Der 28-Jährige war von einem Bekannten unmittelbar nach dem tödlichen Schuss in eine ein einige Hundert Meter entfernte Polizeiinspektion chauffiert worden, wo er sich stellte. Es ist davon auszugehen, dass er weder Zeit noch Gelegenheit hatte, seine zuvor getragene Kleidung zu wechseln. Unmittelbar am Tatort hatten sich neben dem 28-Jährigen mehrere andere Männer befunden. Das Geschehen wurde von zwei völlig unbeteiligten Zeugen beobachtet, die in ihren polizeilichen Befragungen die Version des Mordverdächtigen stützten. Die beiden waren jedoch 40 bis 50 Meter weit entfernt, als der Schuss fiel.

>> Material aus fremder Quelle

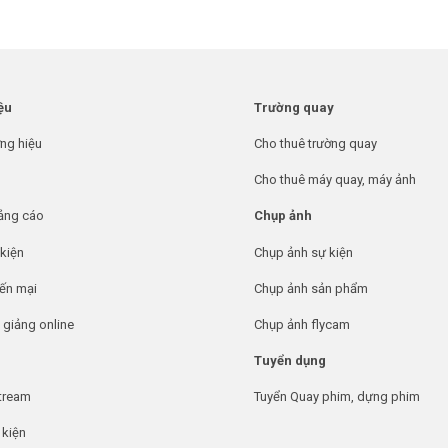
ệu
Trường quay
ơng hiệu
Cho thuê trường quay
Cho thuê máy quay, máy ảnh
ảng cáo
Chụp ảnh
kiện
Chụp ảnh sự kiện
ến mại
Chụp ảnh sản phẩm
 giảng online
Chụp ảnh flycam
Tuyển dụng
stream
Tuyển Quay phim, dựng phim
 kiện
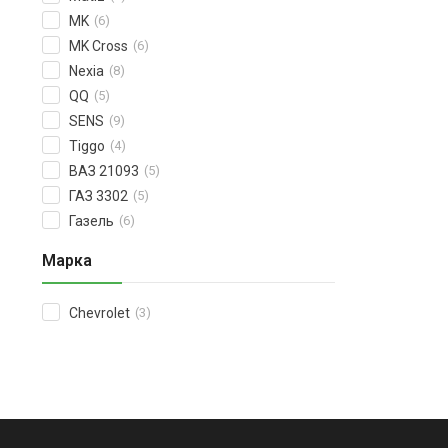
MK
(6)
MK Cross
(6)
Nexia
(8)
QQ
(5)
SENS
(9)
Tiggo
(4)
ВАЗ 21093
(5)
ГАЗ 3302
(5)
Газель
(6)
Марка
Chevrolet
(3)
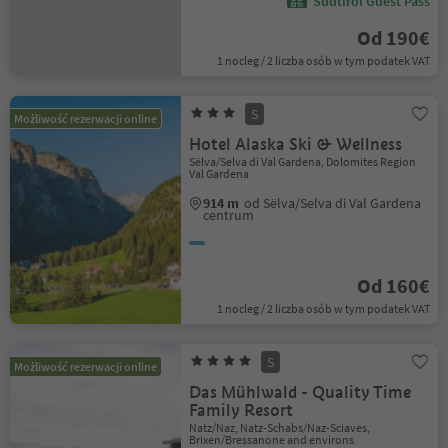
Südtirol Guest Pass
Od 190€
1 nocleg / 2 liczba osób w tym podatek VAT
S
Możliwość rezerwacji online
Hotel Alaska Ski & Wellness
Sëlva/Selva di Val Gardena, Dolomites Region
Val Gardena
914 m
od Sëlva/Selva di Val Gardena
centrum
Od 160€
1 nocleg / 2 liczba osób w tym podatek VAT
S
Możliwość rezerwacji online
Das Mühlwald - Quality Time
Family Resort
Natz/Naz, Natz-Schabs/Naz-Sciaves,
Brixen/Bressanone and environs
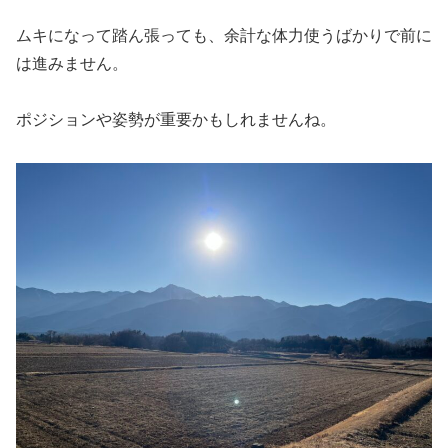
ムキになって踏ん張っても、余計な体力使うばかりで前に
は進みません。
ポジションや姿勢が重要かもしれませんね。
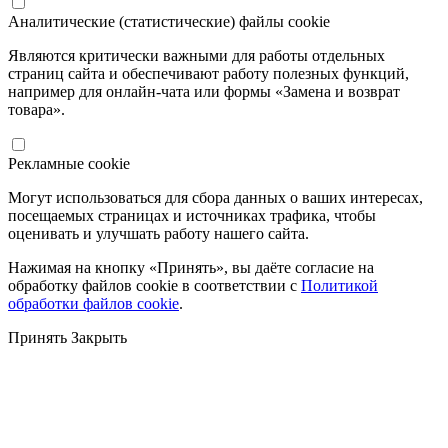
Аналитические (статистические) файлы cookie
Являются критически важными для работы отдельных
страниц сайта и обеспечивают работу полезных функций,
например для онлайн-чата или формы «Замена и возврат
товара».
Рекламные cookie
Могут использоваться для сбора данных о ваших интересах,
посещаемых страницах и источниках трафика, чтобы
оценивать и улучшать работу нашего сайта.
Нажимая на кнопку «Принять», вы даёте согласие на
обработку файлов cookie в соответствии с
Политикой
обработки файлов cookie
.
Принять
Закрыть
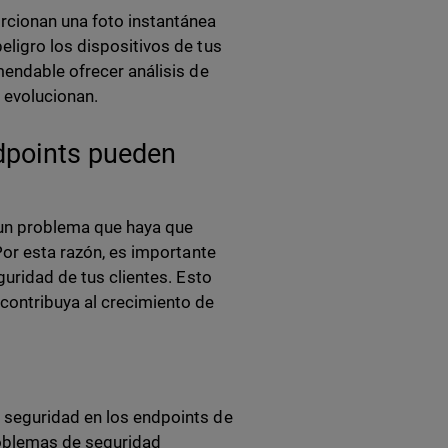
rcionan una foto instantánea
eligro los dispositivos de tus
mendable ofrecer análisis de
o evolucionan.
dpoints pueden
 un problema que haya que
Por esta razón, es importante
guridad de tus clientes. Esto
contribuya al crecimiento de
 seguridad en los endpoints de
roblemas de seguridad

"Einer der ungewöhnlichsten Prozesse, in dem ich je vertreten habe"
Die Verteidiger des Angeklagten, Philipp Wolm und Werner Tomanek, haben mit diesem selbstverständlich das Gutachten des Schießsachverständigen besprochen. "Er hat es zur Kenntnis genommen", meinte Tomanek am Freitag. Es handle sich mit Sicherheit "um einen der ungewöhnlichsten Prozesse, in dem ich je vertreten habe", so der Jurist. Normalerweise hätten Gerichte "ja Täter zu überführen, die sagen, dass sie's nicht waren. Hier habe ich einen angeblichen Täter, der sich freiwillig stellt und wo sich dann herausstellt, dass er es wahrscheinlich nicht war."

Dass die Anklagebehörde in diesem Fall von Mord ausgeht, "ohne ordentlich ermittelt zu haben", ist für Tomanek schwer zu fassen. "Bei viel problematischeren Fallkonstellationen, etwa bei polizeilichem Waffengebrauch, wäre man bei so einer Beweislage nie auf die Idee gekommen, eine Anklage wegen Mordes zu erheben. Da hätte man wahrscheinlich einen Strafantrag wegen fahrlässiger Tötung unter besonders gefährlichen Verhältnissen eingebracht", bemerkte Tomanek.